Everyone who went to work that day to do their job was put in danger that day. Her presence put her in harm’s way.

I couldn’t believe that as she fled and sheltered in secret, people around her still refused to wear masks in close quarters. She had a threat from the outside and from the inside.

Because of Congresswoman Torres’ frantic call, it occurred to me that everyone in that situation on January 6, 2021—from the people hiding in fear to the people wantonly attempting to dismantle American democracy—they all have families. People existed outside of this attempted coup who love and cherish those involved.

A call to unity rang through the halls of Congress yesterday, January 13, 2021, when President Trump was impeached for the second time, and I wondered where this unity can come from?

Maybe instead of getting wrapped up in opposing ideologies and theories, we focus on what really brings us together—our humanity.

Stop treating other people as if they are things and focus on the lives they live. A fist pump to an angry mob or a “Trial by Combat” battle cry does not take into account that there are actual people who could and would eventually get hurt and die. PEOPLE. Not a group of things or ideas, but living breathing, loving and loved, PEOPLE went to work that day to do the job they were hired to do and then return home after a hard day of being present, probably exhausted, knowing that they worked hard doing the job that was asked of them by the United States.

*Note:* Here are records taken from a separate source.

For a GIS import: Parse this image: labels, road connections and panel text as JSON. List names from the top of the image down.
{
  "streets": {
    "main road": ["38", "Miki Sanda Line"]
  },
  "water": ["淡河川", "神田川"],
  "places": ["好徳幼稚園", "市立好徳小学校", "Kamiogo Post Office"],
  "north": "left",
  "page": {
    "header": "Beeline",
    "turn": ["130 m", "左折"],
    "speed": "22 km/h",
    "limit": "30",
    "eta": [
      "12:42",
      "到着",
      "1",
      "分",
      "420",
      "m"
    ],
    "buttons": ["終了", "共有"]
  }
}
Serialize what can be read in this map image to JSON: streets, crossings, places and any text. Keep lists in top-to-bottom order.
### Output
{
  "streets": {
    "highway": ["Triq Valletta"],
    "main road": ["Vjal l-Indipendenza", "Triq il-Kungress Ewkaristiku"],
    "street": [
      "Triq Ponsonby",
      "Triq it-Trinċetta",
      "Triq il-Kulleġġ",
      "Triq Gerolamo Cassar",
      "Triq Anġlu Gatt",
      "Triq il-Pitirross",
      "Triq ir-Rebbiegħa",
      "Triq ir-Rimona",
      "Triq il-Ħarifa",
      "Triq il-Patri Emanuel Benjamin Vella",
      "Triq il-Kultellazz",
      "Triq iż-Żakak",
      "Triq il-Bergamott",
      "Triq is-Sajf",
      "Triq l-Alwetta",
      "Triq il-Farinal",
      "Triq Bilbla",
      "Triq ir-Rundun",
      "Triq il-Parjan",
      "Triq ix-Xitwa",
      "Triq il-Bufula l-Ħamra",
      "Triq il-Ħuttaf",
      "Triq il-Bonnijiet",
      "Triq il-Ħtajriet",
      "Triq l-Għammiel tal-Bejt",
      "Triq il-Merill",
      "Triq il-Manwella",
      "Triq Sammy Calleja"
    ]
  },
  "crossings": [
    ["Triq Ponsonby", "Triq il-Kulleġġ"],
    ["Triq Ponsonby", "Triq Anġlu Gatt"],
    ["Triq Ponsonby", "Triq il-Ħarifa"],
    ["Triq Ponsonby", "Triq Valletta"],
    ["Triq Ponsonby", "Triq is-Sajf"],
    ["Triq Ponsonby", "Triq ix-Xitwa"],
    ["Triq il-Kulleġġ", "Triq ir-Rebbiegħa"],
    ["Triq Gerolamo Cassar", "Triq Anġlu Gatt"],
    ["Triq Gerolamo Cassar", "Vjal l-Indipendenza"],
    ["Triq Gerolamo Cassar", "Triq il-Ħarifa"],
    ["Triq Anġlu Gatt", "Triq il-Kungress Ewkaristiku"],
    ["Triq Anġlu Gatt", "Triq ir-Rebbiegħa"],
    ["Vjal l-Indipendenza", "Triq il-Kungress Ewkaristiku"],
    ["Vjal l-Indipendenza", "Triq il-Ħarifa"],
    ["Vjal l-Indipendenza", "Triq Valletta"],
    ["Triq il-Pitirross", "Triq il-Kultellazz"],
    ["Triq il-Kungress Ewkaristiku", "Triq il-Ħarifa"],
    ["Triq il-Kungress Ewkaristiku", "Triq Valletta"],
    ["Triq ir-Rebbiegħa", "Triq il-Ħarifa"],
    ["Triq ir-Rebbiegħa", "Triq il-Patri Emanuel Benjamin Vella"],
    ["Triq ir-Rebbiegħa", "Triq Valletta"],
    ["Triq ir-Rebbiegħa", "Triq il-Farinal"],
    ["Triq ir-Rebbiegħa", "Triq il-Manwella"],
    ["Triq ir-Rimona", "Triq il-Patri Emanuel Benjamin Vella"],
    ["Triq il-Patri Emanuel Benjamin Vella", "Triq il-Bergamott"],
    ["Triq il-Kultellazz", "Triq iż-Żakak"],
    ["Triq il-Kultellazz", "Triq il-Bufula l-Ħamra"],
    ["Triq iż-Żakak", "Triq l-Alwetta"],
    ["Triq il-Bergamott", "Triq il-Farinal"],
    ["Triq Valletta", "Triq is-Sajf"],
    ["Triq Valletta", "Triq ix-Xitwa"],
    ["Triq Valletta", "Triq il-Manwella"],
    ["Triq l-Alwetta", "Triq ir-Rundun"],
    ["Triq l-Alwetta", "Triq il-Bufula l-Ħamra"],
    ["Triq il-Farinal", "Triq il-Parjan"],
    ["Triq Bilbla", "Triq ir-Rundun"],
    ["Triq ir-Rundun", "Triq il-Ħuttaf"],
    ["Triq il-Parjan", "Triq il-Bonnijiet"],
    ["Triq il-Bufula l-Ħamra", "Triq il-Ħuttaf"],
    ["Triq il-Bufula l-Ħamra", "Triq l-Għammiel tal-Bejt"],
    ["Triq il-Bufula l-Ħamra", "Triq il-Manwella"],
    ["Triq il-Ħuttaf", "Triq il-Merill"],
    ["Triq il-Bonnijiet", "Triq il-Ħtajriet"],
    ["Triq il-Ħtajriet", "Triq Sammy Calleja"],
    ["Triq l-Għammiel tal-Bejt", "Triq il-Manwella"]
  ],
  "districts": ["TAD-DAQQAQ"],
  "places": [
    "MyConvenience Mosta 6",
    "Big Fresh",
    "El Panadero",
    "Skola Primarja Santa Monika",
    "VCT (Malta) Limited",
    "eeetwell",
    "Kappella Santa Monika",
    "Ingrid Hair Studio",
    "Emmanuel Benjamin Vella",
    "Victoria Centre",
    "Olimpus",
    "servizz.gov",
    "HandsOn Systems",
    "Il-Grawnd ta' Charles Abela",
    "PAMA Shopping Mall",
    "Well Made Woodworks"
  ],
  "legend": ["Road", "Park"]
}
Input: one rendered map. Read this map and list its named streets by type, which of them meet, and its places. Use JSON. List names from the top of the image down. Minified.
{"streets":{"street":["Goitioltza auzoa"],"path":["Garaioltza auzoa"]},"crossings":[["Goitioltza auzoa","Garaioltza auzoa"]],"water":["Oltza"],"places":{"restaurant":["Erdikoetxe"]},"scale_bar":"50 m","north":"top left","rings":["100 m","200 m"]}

We are the only animal on this planet that will die for an ideology. We throw our most sacred temples in harm’s way for intangible concepts. We are the only animal that doesn’t have a submit posture like other apex predators. It is what makes us special but also foolhardy. Life is temporary but death is eternal. We are only present for a short time and we should all try to leave the world a better place than when we arrived. So, let’s start with the most basic idea there is: we are all human, and through our humanity we can find common ground.

Kindness costs nothing; hatred costs everything.